> **PROBLEM REQUIREMENTS**
Retype, without any change, every line of the listing from the line containing "True or false: the data shows 3882 at 5." down to the line containing "What are all", including both of those lines.

> **SOURCE RECORDS**
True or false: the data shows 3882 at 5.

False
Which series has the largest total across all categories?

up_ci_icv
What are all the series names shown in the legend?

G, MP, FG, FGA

==

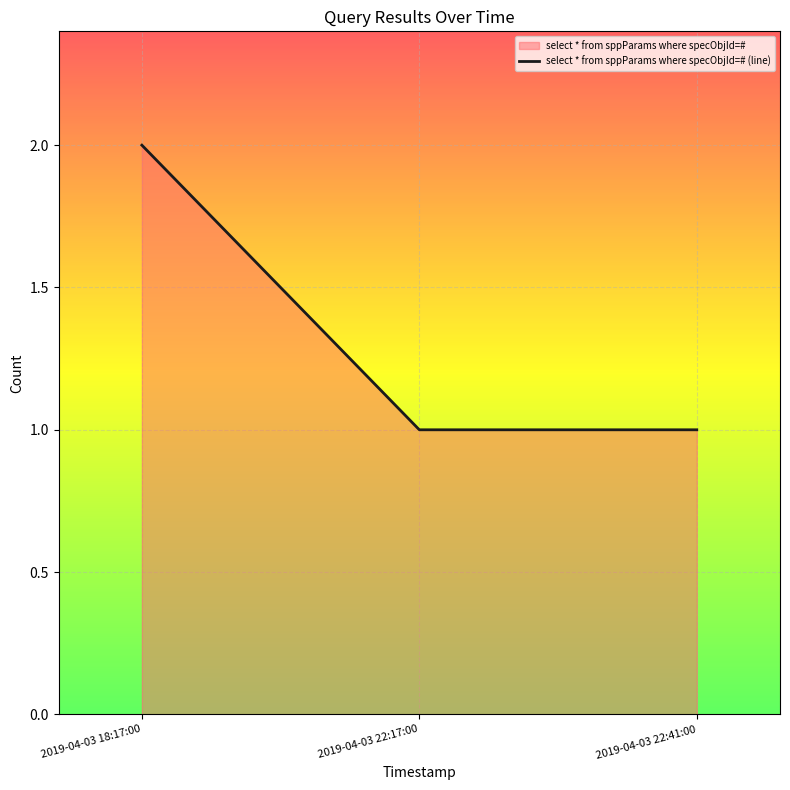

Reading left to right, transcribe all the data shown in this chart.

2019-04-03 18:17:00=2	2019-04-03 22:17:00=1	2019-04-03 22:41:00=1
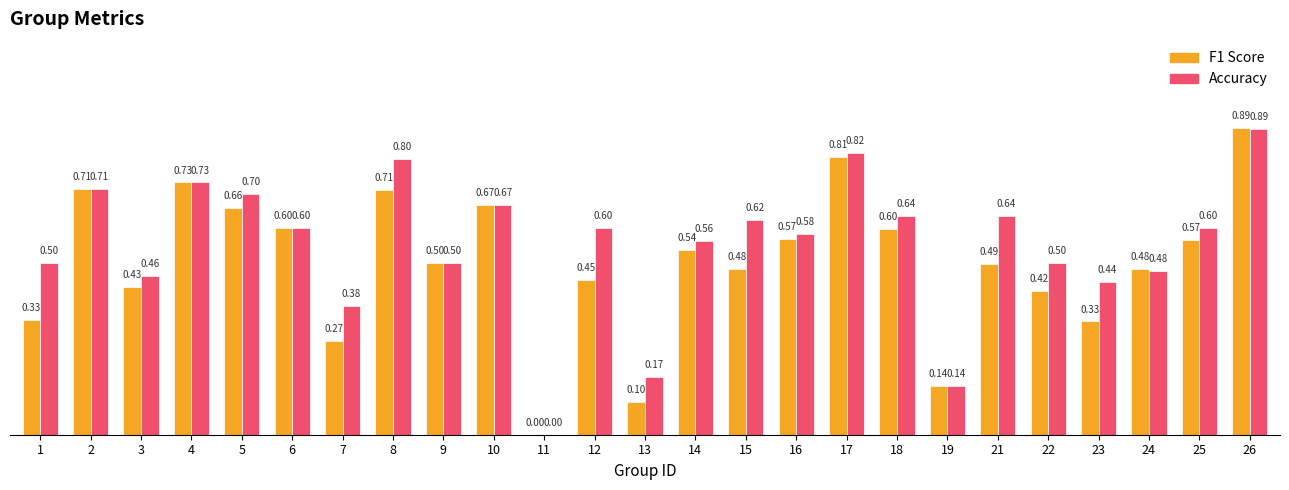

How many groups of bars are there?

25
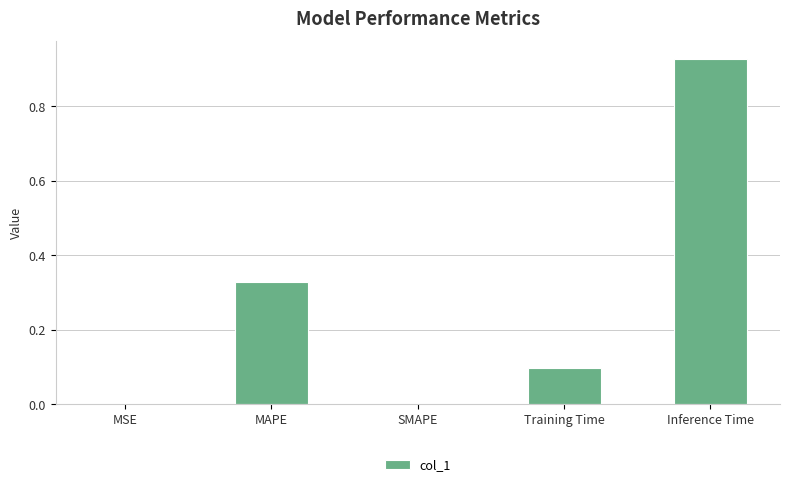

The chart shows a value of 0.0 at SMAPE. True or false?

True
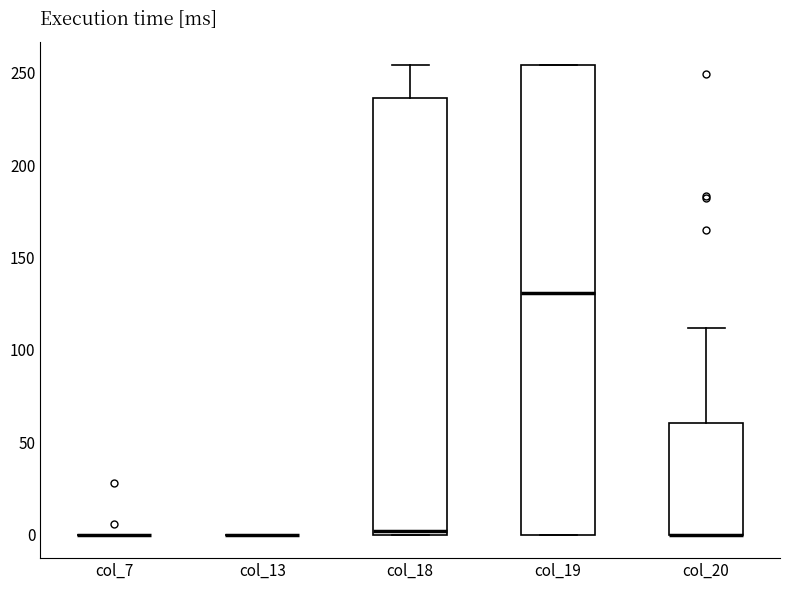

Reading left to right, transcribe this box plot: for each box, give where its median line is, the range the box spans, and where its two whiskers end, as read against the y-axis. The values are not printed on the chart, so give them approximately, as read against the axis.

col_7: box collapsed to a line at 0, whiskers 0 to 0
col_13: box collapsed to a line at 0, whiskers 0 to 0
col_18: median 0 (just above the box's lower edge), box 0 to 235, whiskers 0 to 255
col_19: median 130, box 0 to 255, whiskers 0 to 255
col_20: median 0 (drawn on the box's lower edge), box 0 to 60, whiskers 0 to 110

> **REPLY TO THE TASK**
True or false: the data shows 3882 at 5.

False
Which series has the largest total across all categories?

up_ci_icv
What are all the series names shown in the legend?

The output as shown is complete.